An eccentric drive mechanism (D', D") for a folding machine, comprising a driven wheel (9'; 9") driven by a drive means (8'; 8"), the driven wheel (9'; 9") being connected to a clamping beam (1'; 1"), which clamping beam (1'; 1") is provided with an upper clamping tool (3'; 3") arranged to cooperate with a lower clamping tool (5'; 5") so as to clamp a work piece there between when the clamping beam (1'; 1") performs a movement towards the lower clamping tool (5'; 5"), characterized in that a connection between the driven wheel (9'; 9") and the clamping beam (1'; 1") is made by an, in the longitudinal direction, adjustable device (20'; 20"), and that a second end (6b'; 6b") of said in the longitudinal direction adjustable device is eccentrically and pivotably connected to the driven wheel (9'; 9").
The eccentric drive mechanism (D'; D") according to claim 1, characterized in that the length of said in the longitudinal direction adjustable device (20'; 20") is adjusted so that an angle (α) formed between a vertical line through a first bearing axis of the driven wheel (9'; 9") and a line drawn through both said first bearing axis of the driven wheel (9'; 9") and a second bearing axis of said second end (6b'; 6b") of the in the longitudinal direction adjustable device (20'; 20") is between 0 to 30°, preferably between 5 to 25°, and more preferably between 10 to 20°, and most preferably is about 15°, when the clamping beam (1'; 1") has obtained its optimal clamping force.
The eccentric drive mechanism (D'; D") according to claim 1 or 2, characterized in that the height of the upper clamping tool (3'; 3") and/or the lower clamping tool (5'; 5") is changeable.

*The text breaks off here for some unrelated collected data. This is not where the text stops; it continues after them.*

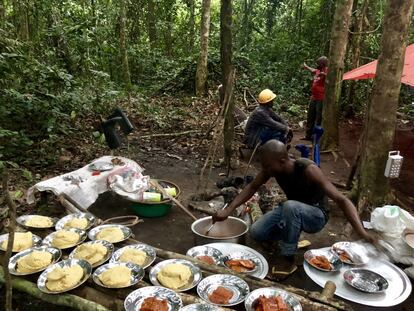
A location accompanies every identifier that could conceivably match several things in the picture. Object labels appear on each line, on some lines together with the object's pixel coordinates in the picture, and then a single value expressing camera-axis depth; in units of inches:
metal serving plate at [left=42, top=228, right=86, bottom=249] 135.8
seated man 239.3
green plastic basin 181.3
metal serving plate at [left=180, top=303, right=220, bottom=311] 101.4
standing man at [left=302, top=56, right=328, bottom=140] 316.2
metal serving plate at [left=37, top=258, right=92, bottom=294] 110.9
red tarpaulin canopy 226.4
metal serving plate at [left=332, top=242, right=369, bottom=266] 137.2
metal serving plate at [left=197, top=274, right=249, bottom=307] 109.4
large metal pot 151.5
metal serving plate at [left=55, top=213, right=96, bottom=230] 148.5
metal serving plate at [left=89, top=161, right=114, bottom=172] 194.9
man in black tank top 129.4
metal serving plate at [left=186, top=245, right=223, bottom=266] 137.2
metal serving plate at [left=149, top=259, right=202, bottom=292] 114.0
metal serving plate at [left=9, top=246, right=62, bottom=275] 121.8
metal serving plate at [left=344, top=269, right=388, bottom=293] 123.8
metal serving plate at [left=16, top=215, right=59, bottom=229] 146.9
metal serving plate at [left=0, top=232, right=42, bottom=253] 133.8
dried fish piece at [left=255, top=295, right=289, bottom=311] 101.3
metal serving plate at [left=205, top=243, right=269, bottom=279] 134.7
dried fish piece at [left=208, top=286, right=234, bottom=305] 107.0
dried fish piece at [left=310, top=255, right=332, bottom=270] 133.1
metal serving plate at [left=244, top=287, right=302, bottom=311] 103.7
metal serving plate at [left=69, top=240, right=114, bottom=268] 124.5
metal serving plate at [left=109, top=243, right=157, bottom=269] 126.5
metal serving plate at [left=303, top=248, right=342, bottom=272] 134.6
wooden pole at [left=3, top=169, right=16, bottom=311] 69.4
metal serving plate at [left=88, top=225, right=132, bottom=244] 142.9
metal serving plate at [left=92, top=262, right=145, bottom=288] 114.7
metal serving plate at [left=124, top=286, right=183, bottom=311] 104.5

The eccentric drive mechanism (D'; D") according to one of claims 1 to 3, characterized in that the in the longitudinal direction adjustable device (20'; 20") is continuously variably adjustable.
The eccentric drive mechanism (D") according to any one of claims 1 to 4, characterized in that said in the longitudinal direction adjustable device (20") comprises a pivotable arm (12") , a first end (12"a) of which is pivotably connected to a first end (6a") of a pull down rod (6") and a second end (12"b) of which is pivotably connected to an active end (18") of a spindle gear means (16"), a passive end (16a") of which being connected to the clamping beam (1"), and that a second (6b") end of said pull down rod (6") is pivotably and eccentrically connected to the driven wheel (9").

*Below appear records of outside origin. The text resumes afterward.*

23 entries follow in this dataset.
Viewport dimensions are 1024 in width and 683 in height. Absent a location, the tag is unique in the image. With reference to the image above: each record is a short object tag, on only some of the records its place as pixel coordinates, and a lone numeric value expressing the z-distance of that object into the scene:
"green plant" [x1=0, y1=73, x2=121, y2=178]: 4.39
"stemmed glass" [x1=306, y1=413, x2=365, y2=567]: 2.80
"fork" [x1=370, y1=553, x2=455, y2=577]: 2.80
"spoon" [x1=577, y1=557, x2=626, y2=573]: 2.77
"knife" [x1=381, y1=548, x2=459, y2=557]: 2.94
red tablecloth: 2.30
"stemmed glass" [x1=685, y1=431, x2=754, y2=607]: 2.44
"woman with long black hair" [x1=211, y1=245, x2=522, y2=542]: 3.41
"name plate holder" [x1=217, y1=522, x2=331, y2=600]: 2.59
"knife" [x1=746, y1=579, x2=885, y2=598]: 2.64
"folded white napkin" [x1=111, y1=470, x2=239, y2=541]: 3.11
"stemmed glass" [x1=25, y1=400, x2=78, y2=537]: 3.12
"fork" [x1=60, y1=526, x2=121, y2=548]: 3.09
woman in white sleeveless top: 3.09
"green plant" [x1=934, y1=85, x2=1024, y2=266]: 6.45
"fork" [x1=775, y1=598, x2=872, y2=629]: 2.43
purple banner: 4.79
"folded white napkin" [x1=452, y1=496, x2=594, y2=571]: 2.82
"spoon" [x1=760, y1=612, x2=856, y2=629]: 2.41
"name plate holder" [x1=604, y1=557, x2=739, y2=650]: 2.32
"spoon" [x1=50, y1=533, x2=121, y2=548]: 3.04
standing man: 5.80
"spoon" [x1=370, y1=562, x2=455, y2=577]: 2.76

The eccentric drive mechanism (D") according to claim 5, characterized in that the arm (12") is pivotably arranged around a shaft (14a") so as to form a transmission ratio between the first end (6a") and the second end (6b") of the pull down rod (6") of 1:1 to 1:10, preferably 1:1 to 1:5, and more preferably 1:1 to 1:3, and most preferably 1:2.4.

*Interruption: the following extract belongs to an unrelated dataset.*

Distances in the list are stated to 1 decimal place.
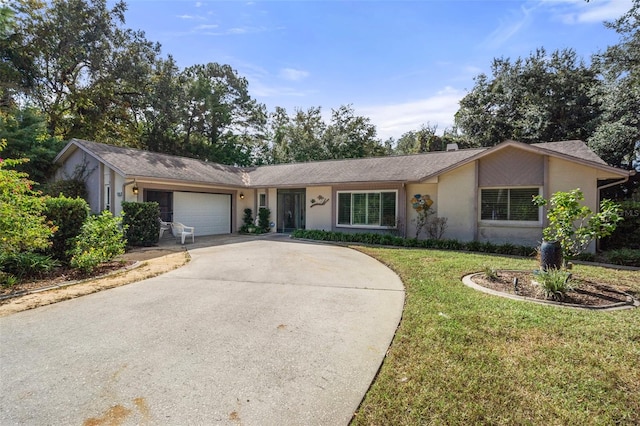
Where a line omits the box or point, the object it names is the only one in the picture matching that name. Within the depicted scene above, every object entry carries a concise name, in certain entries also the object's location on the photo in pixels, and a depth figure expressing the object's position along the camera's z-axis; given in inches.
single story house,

The eccentric drive mechanism (D") according to claim 5 or 6, characterized in that at a joint (19") pivotally connecting the second end (12b") of the arm (12") to the active end (18") of the spindle gear means (16") a pressure sensor and/or angle sensor is provided.
The eccentric drive mechanism (D") according to claim 7, characterized in that said pressure sensor and/or angle sensor enables measuring the force exerted by the second end (12b") of the arm (12") on the active end 18" of the spindle gear means 16" and/or the angle between said the second end (12b") and said active end (18") and sending a signal to a control device when the required force and/or angle is obtained so as to stop the movement of the clamping beam (1").
The eccentric drive mechanism (D") according to any one of claims 4 to 8, characterized in that said eccentric drive mechanism (D") is arranged at both sides of a folding machine.
The eccentric drive mechanism (D'; D") according to any one of claims 1 to 9, characterized in that eccentric drive mechanism (D'; D") is intended for a folding machine for folding sheet material.